Elizabeth is a researcher in the Data & Society AI on the Ground research track, where she uses empirical methods to study emergent issues around artificial intelligence. Her research illuminates how the introduction of AI into sociotechnical systems produces novel kinds of human labor and unforeseen risks.
Currently pursuing a doctorate in Communications at Columbia University and advised by David Stark, she was trained as an organizational ethnographer, and conducts interviews, digital ethnography, and surveys to study how people interpret, use, and talk about algorithms in their jobs. She’s writing a dissertation examining how gig workers negotiate facial recognition, and has presented her research at conferences including Computer-Human Interaction (CHI), Computer Supported Cooperative Work (CSCW), security conference USENIX, and the annual meetings of the International Communications Association (ICA), the International Sociological Association (ISA), and the Society for the Social Studies of Science (4S).

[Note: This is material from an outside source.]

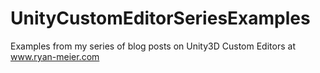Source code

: UnityCustomEditorSeriesExamples
===============================

Examples from my series of blog posts on Unity3D Custom Editors at www.ryan-meier.com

She’s also a Research Associate at the Tow Center for Digital Journalism at Columbia, a member of the Center on Organizational Innovation at Columbia, and a member of the Future of Work and Organizations interest group at NYU Stern. She writes for the NYC art collective American Cyborg about animals, machines, and metaphors. She holds a BA from the University of California at Irvine and a Master of Science from the MIT School of Architecture + Planning. Before starting her doctorate she worked for several years as a researcher at Harvard Business School. Her case studies published by Harvard Business Publishing have been taught at HBS, the Yale School of Management, and the MIT Sloan School of Management.